To understand the difference and pros and cons of “bucket sort”, “counting sort” and “radix sort” and implement them.

Bucket sort

Bucket sort is one of the sorting algorithm that has “bucket” to put numbers in.

import random
import itertools
length = 50 #length of the list
input_list = [random.randint(0, 99) for x in range(length)]

#input: list that has 0~99 int elements
#output: sorted list
def bucket_sort(input_list):
    bucket = [[] for x in range(100)]
    for i in input_list:
        bucket[i].append(i)
    return list(itertools.chain.from_iterable(bucket))

print(input_list)
print(bucket_sort(input_list))
#output
[6, 27, 26, 38, 90, 80, 69, 14, 65, 53]
[6, 14, 26, 27, 38, 53, 65, 69, 80, 90]

Complexity: time O(n), space O(r) as n is length of the list, r is range.
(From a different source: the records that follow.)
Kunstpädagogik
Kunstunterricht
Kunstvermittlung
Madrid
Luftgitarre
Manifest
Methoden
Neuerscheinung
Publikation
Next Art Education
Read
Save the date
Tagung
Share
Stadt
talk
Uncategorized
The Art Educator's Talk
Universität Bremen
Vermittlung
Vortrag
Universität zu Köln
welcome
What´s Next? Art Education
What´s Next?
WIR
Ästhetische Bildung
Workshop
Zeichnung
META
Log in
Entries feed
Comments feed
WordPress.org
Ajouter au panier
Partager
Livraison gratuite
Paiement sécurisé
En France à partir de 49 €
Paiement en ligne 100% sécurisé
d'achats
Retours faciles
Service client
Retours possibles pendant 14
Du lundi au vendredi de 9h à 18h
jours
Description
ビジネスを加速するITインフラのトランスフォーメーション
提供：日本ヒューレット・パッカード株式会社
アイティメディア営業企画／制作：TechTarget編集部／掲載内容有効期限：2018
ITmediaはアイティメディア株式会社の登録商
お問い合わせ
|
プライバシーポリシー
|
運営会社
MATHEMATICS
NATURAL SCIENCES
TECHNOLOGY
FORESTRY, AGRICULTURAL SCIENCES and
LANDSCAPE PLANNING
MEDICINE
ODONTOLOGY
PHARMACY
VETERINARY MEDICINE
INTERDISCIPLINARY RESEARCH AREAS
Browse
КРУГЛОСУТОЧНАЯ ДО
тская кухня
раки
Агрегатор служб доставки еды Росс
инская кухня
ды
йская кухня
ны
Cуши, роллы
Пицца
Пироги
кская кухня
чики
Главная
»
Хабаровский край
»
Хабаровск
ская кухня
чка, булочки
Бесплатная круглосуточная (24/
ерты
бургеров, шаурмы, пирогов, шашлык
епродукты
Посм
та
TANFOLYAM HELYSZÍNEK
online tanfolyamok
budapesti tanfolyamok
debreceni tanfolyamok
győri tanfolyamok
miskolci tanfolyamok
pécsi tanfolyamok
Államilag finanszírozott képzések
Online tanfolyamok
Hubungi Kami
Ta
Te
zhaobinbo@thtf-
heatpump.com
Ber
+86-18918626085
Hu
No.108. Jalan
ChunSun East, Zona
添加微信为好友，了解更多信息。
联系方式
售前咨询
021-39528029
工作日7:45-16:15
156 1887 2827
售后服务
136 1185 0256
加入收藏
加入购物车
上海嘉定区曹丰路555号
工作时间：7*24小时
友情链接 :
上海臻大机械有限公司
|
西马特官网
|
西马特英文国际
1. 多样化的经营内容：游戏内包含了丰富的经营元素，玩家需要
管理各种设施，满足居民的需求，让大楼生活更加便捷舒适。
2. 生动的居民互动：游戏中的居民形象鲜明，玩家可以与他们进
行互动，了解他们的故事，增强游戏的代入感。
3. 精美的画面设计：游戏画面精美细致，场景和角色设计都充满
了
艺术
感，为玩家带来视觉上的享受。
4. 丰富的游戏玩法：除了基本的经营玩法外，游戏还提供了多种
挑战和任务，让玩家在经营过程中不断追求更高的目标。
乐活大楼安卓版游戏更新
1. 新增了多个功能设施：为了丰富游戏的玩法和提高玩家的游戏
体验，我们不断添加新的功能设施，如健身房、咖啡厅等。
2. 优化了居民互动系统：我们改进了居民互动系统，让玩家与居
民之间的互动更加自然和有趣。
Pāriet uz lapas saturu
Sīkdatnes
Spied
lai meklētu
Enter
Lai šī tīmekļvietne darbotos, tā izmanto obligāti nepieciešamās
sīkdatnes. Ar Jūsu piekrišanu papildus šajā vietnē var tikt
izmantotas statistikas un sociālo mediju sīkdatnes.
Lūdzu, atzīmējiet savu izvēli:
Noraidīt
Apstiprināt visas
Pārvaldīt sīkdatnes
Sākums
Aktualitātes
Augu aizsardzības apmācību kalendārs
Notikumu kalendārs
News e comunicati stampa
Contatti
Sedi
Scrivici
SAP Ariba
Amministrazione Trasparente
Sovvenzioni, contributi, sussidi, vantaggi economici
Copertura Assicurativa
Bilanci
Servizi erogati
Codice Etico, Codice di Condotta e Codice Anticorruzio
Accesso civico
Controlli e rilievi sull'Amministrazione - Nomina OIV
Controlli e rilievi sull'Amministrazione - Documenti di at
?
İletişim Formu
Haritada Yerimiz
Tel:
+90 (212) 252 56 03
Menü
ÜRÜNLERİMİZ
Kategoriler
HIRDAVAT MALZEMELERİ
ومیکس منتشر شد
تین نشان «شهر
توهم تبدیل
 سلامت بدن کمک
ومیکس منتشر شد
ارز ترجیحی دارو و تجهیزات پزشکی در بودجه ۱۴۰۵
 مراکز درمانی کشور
In the worst case, space complexity is O(r+n)
Pros: Fast algorithm, stable sort
Cons: big memory, the range of input number should be limited.

Counting sort

Counting sort is one of the derivation of bucket sort. Create Bucket and put the number of “occurrences” in it. Iterate the input list counting the number of occurrences.

import random
length = 10
input_list = [random.randint(0, 99) for x in range(length)]
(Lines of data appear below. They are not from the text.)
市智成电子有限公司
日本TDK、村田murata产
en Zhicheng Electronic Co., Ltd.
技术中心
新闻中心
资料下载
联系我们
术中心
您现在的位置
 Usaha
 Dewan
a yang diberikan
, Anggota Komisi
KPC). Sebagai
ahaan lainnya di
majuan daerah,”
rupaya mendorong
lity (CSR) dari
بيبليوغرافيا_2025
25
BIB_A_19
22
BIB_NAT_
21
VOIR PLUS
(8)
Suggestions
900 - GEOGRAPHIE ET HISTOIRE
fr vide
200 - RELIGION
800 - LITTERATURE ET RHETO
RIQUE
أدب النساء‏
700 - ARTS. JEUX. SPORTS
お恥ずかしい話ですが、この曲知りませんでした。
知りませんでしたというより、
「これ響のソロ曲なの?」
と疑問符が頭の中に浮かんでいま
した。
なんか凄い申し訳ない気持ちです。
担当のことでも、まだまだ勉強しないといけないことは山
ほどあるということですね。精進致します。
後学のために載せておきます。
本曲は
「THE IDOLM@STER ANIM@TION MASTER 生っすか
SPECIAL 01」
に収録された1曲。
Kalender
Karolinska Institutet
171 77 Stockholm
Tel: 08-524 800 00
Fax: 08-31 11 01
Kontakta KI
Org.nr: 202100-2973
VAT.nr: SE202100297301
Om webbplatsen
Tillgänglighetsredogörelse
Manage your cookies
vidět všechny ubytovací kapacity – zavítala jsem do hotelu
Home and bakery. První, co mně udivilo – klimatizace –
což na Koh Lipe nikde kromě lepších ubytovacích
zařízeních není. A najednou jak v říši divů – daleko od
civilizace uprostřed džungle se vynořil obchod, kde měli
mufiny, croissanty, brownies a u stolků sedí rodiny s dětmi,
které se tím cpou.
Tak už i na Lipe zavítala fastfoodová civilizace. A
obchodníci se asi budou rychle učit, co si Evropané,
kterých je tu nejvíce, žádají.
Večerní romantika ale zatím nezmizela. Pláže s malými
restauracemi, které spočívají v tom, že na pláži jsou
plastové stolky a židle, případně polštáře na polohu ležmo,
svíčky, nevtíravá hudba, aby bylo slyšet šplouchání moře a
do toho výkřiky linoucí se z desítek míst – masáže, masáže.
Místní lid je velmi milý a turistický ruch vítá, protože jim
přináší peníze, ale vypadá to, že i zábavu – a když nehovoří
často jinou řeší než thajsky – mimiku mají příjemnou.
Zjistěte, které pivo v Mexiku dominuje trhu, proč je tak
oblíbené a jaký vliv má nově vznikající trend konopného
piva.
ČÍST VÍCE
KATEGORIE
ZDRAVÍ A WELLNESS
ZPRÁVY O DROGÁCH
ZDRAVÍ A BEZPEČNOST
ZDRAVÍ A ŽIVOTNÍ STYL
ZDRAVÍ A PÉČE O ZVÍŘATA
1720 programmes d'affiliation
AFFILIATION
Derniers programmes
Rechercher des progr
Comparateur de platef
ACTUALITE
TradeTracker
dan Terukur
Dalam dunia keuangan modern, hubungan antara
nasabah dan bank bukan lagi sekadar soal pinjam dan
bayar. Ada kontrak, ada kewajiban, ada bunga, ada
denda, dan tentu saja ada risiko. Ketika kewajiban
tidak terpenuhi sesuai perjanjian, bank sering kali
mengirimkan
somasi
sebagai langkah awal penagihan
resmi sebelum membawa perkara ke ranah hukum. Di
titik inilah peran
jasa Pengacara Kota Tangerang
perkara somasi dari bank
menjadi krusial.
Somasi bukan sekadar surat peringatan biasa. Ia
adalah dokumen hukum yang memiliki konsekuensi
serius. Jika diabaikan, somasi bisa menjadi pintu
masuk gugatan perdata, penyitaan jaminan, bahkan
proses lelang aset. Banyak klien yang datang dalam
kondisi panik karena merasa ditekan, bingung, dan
def counting_sort(input_list):
    bucket = [0 for x in range(100)]
    for i in input_list:
        bucket[i] += 1
    output = []
    for idx, num in enumerate(bucket):
        for i in range(num):
            output.append(idx)
    return output

print(input_list)
print(counting_sort(input_list))
#output
[84, 33, 72, 10, 31, 4, 4, 46, 89, 52]
[4, 4, 10, 31, 33, 46, 52, 72, 84, 89]

Complexity: time O(n), space O(r) as n is length of the list, r is range.
Pros: Fast algorithm, fixed size memory
Cons: unstable, big memory, the range of input number should be limited.

Radix sort

Radix sort is one of the derivation of bucket sort. Convert each elements into n-adic number and put each digit into the bucket.

import random
import itertools
length = 10
input_list = [random.randint(0, 99) for x in range(length)]
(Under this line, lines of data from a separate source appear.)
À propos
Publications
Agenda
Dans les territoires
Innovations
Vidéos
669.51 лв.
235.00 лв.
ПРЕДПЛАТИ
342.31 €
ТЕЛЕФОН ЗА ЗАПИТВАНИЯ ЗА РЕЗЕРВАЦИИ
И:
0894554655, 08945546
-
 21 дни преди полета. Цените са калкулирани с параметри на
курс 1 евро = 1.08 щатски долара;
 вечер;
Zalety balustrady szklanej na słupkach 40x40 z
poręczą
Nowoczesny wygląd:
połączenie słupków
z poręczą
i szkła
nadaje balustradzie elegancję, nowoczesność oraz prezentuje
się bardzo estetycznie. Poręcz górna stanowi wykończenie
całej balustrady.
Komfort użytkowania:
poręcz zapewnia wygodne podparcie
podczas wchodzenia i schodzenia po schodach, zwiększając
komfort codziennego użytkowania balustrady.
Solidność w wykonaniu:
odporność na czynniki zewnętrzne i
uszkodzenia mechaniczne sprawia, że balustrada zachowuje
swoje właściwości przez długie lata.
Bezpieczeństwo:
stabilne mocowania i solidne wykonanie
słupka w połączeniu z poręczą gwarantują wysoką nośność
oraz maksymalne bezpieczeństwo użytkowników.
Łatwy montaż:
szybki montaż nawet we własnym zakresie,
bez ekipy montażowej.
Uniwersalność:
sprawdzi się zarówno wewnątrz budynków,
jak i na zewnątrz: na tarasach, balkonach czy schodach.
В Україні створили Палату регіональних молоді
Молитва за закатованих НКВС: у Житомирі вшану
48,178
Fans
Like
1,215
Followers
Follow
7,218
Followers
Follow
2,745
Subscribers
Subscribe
def radix_sort(input_list): # n = 10
    for i in (range(2)): #digit is 2
        bucket= [[] for i in range(10)]
        for num in input_list:
            index = (num//(10**i)) % 10
            bucket[index].append(num)
        input_list = list(itertools.chain.from_iterable(bucket)).copy()
    return input_list

print(input_list)
print(radix_sort(input_list))
#output
[26, 4, 7, 48, 71, 31, 95, 20, 94, 55]
[4, 7, 20, 26, 31, 48, 55, 71, 94, 95]

Complexity: time O(n), space O(d) as n is length of the list, d is number of digits. In the worst case, space complexity is O(d+n)
Pros: Fast algorithm, small memory, stable sort
Cons: the range of input number should be limited

Because it takes some time to calculate division and modulo, using shift operation of binary numbers is efficient.